FIRST Lady Grace Mugabe was yesterday lambasted in Parliament by Norton MP Temba Mliswa for interfering with executive decisions, and in the process, protecting corrupt ministers.

BY VENERANDA LANGA

“The First Lady cannot interfere with executive decisions, and where does she get the powers to stop an investigation of Higher Education minister Jonathan Moyo? And with all due respect the Vice-President Emmerson Mnangagwa was very clear to say that the First Lady has no executive powers,” he said while contributing to debate in the National Assembly on a motion in reply to the Presidential Speech.

“When I go into the Constitution, I do not see any section which confers executive powers on the First Lady.” Mliswa said President Robert Mugabe had failed to put a leash on his wife.

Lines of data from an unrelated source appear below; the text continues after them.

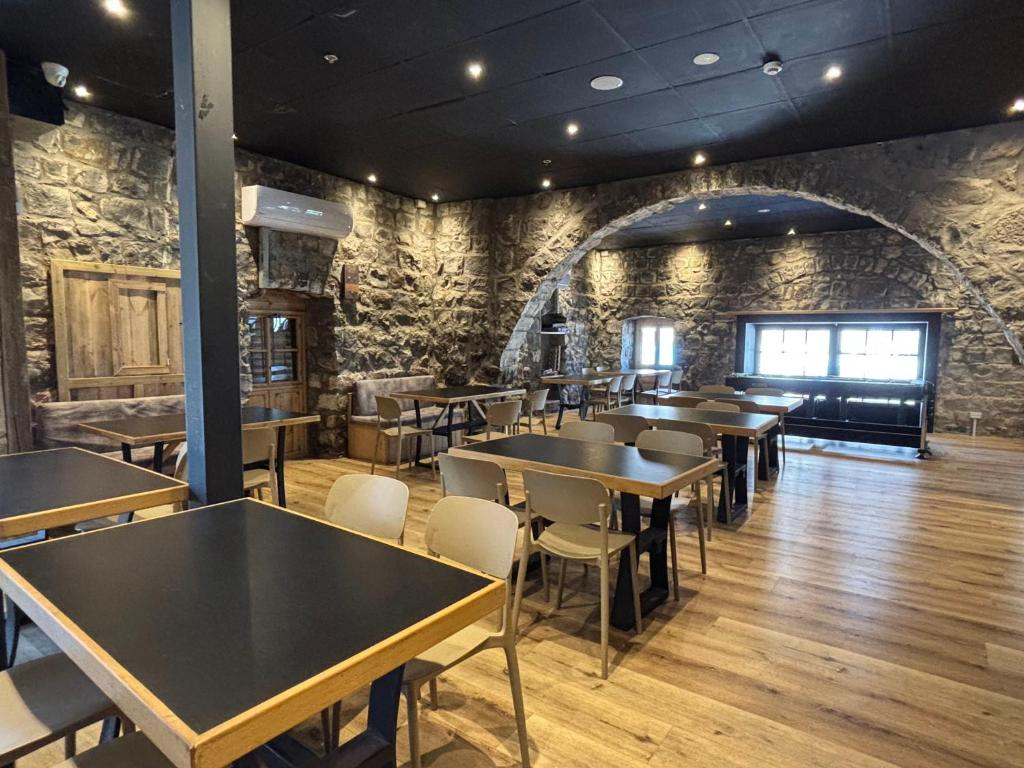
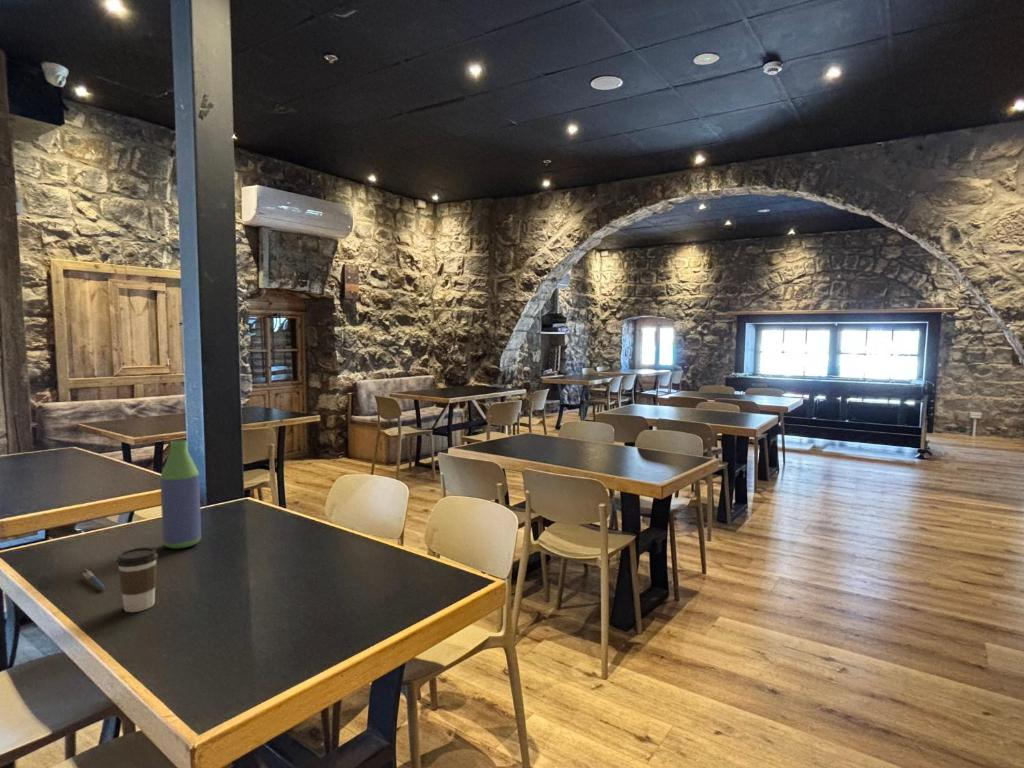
+ pen [82,568,106,591]
+ coffee cup [115,546,159,613]
+ bottle [159,439,202,550]
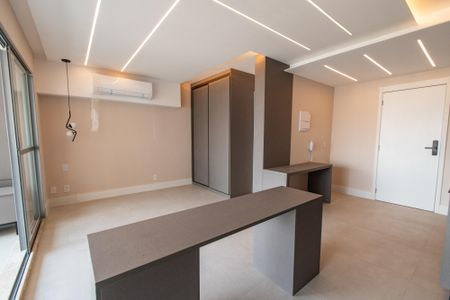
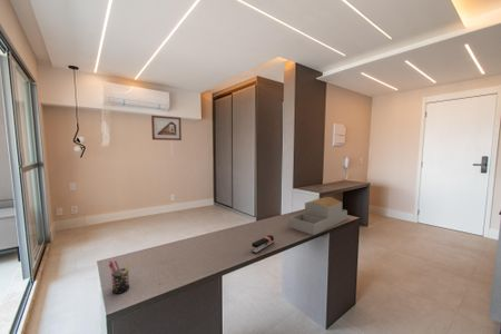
+ pen holder [108,259,132,295]
+ stapler [250,234,275,255]
+ picture frame [150,115,183,141]
+ architectural model [288,196,348,236]
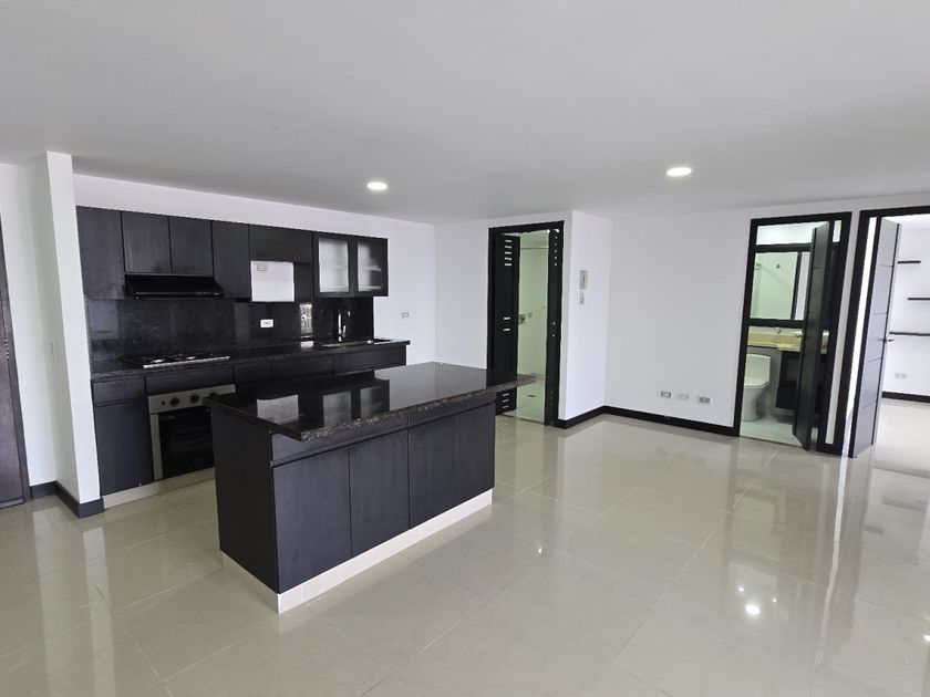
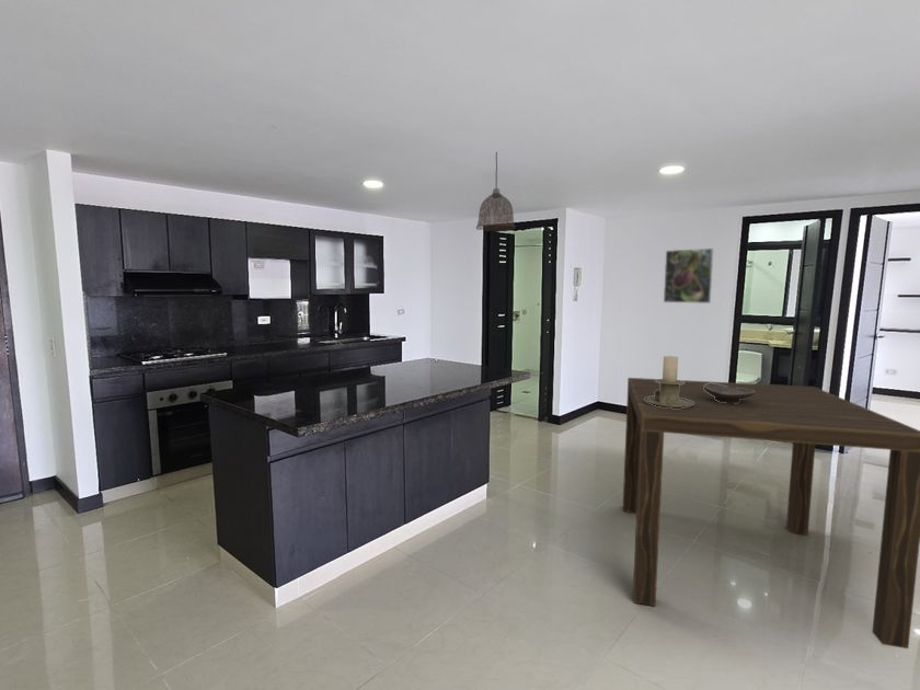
+ pendant lamp [475,151,517,232]
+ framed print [663,248,715,304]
+ decorative bowl [704,383,755,403]
+ candle holder [644,355,694,409]
+ dining table [622,377,920,649]
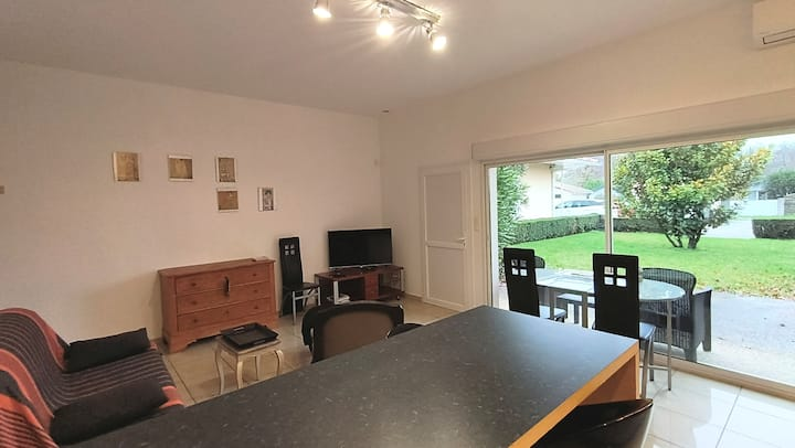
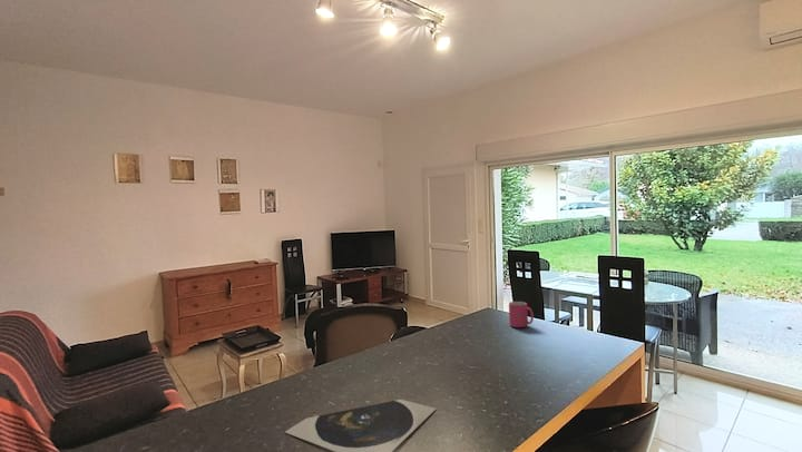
+ plate [284,399,437,452]
+ mug [508,301,535,328]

He said Mugabe was also failing to curtail corruption, which was now being permeated by the First Family, with recent reports that Grace’s son, Russel Goreraza, had imported two Rolls Royce vehicles worth $5,4 million in a country struggling to get foreign currency.

“The First Family has no will to deal with corruption because we see luxurious cars being bought when we have no foreign currency in the country,” Mliswa said.

“Posh cars worth $5,4 million have been bought and we need to be sensitive to the plight of Zimbabweans because you cannot buy expensive cars when there is no foreign currency.”

He then took a dig at Home Affairs minister Ignatius Chombo, saying he should be investigated for land scandals and promoting land barons.

The MP was referring to Mugabe’s announcement that a Land Developers’ Bill would be brought before Parliament for crafting. Mliswa said when Chombo was Local Government minister, he presided over land barons.

“The current Local Government minister Saviour Kasukuwere is too small to deal with the issue of land barons and so let Chombo deal with them,” he said.

“This Land Development Bill is incomplete if Chombo is not investigated as the minister who was in charge.

“[When] Kasukuwere came into office, there was no land.”

Meanwhile, the mover of the motion on the Presidential speech, Daniel Mackenzie Ncube (Zanu PF), suggested that judges’ wigs must be done away with, as they were colonial regalia.

In an unrelated matter, Speaker of the National Assembly Jacob Mudenda congratulated leader of the opposition, Thokozani Khupe, for graduating with a doctorate, saying five more legislators were working on attaining theirs.

Buhera South MP Joseph Chinotimba then stood up saying the MDC-T legislators must update the House on their leader Morgan Tsvangirai’s health, after reports he was airlifted to South Africa for emergency treatment.

“We want to know from MDC-T vice-presidents Nelson Chamisa and Elias Mudzuri if they were not the ones that poisoned him,” he said.

But Mudenda ruled him out of order, adding the House wished Tsvangirai a speedy recovery.